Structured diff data

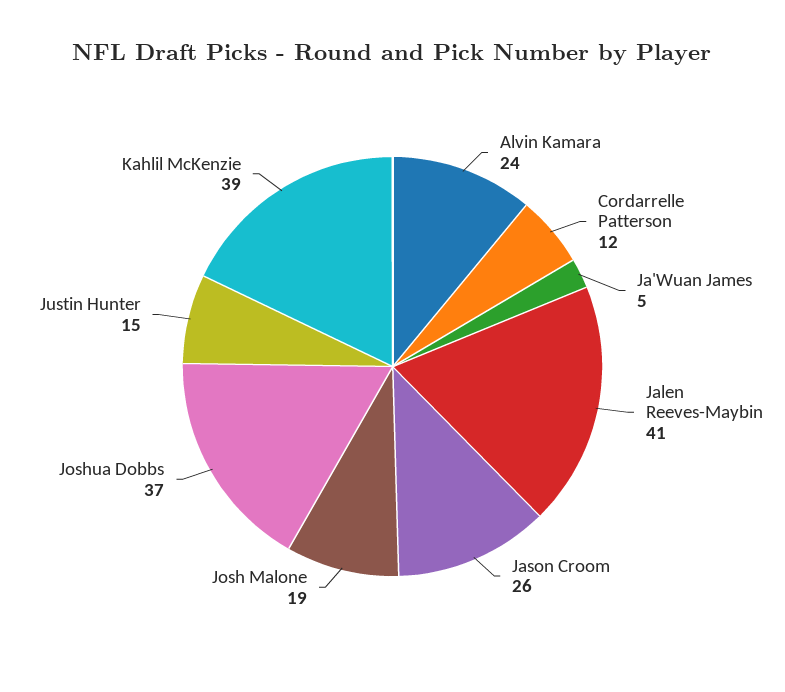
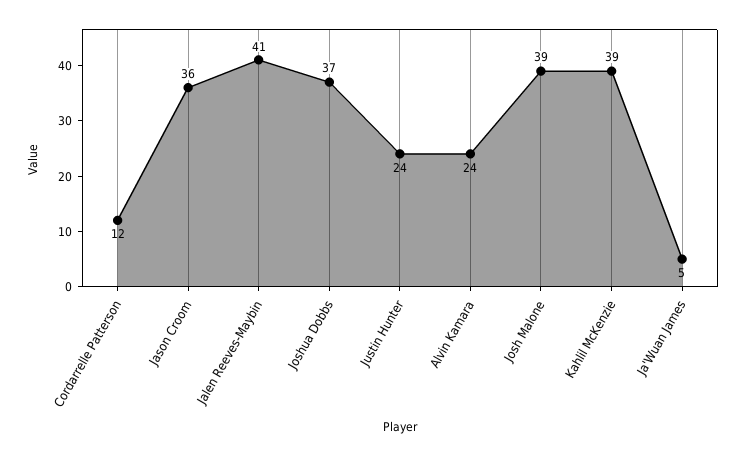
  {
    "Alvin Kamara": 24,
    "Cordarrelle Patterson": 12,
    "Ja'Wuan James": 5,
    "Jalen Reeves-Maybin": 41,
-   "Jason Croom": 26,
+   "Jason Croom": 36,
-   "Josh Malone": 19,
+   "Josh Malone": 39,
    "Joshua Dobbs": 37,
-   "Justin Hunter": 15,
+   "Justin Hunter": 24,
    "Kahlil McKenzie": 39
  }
--
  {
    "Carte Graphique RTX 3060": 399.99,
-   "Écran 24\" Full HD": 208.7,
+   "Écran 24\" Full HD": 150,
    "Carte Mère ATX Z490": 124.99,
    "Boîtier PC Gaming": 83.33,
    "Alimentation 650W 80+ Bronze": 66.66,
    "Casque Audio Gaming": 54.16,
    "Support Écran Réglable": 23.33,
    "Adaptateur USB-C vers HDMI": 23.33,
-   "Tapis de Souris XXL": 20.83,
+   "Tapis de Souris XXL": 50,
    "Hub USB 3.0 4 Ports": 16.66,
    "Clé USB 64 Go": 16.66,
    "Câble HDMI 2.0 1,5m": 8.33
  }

Brief
Only the lines above that hold "Tapis" are wanted. Show every one of them.

Solution for this exercise
-   "Tapis de Souris XXL": 20.83,
+   "Tapis de Souris XXL": 50,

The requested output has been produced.